Clients will hang onto every word you say. It gets some getting used to being the expert in the room, even when you’re quite clearly an incompetent new grad that barely can tell one end of a hamster from another. As my pal Lucie said, “Sometimes I don’t even believe what I’m saying, I have no idea why they do”

You will obsess about your consults. That kitten with an eye ulcer did not come back for its check-up, hope that means it’s better... but you secretly fear it’s died. The cat with weight loss... did it have lymphoma? You didn’t even think about it at the time! And that horse which you were quite confident had a spasmodic colic... perhaps you should have passed a nasogastric tube just to be safe... Should you phone the owners just in case...? An itchy donkey is in your diary so you spend an hour with all the dermatology textbooks you can find in your practice only to realise there is nothing helpful so seriously considering going online and buying an equine dermatology book for yourself.

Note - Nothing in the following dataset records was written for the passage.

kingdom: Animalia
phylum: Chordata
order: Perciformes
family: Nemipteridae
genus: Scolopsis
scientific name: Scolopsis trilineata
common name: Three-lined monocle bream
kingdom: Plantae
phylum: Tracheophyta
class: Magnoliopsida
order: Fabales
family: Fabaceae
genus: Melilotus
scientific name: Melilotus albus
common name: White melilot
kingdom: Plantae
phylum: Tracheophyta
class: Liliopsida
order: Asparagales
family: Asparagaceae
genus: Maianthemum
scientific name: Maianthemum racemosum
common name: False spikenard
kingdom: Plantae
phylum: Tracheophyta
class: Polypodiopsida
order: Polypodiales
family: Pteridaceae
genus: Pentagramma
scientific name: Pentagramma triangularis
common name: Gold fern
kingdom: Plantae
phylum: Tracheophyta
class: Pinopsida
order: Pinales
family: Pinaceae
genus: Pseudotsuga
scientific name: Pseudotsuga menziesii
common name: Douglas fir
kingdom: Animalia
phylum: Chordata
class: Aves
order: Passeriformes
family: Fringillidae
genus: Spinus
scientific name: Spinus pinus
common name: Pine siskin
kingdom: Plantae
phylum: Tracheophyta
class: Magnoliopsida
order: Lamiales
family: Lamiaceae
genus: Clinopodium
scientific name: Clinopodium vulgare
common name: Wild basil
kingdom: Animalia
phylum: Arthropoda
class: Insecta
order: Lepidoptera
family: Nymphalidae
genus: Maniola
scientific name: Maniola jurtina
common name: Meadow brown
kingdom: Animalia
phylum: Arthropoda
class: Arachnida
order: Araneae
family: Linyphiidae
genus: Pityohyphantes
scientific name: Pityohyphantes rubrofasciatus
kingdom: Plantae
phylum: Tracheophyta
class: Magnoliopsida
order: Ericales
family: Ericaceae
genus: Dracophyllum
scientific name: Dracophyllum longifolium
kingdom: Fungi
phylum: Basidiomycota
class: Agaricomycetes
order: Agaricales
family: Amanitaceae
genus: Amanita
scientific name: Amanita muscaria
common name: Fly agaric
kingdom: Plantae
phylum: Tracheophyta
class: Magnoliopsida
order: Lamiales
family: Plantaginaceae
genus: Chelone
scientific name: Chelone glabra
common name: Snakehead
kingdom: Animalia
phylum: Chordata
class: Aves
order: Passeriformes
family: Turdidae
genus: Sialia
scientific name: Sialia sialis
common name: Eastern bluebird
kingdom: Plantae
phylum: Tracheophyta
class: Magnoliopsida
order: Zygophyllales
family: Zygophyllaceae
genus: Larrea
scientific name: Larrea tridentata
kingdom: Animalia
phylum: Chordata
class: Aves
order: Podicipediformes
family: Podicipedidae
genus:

The nurses are your best friends. To be fair, this is heavily emphasised at vet school, but it really is true! I try to keep the nurses I work with sweet with a continual offering of freshly baked cakes. Nurses make your life so much easier and efficient; and nothing grounds you more quickly than when your nurse gives you a stern look and tells you in no uncertain way to get your shit together when you have changed your treatment plan for an inpatient three times since it’s been admitted.

Speaking of cakes, my friend Alice is working down under in New Zealand and her submission is: Nothing prepares you for the weight you’ll gain eating all the tea and cake on offer. It’s only the small fact that cows scare me that is stopping me from joining her!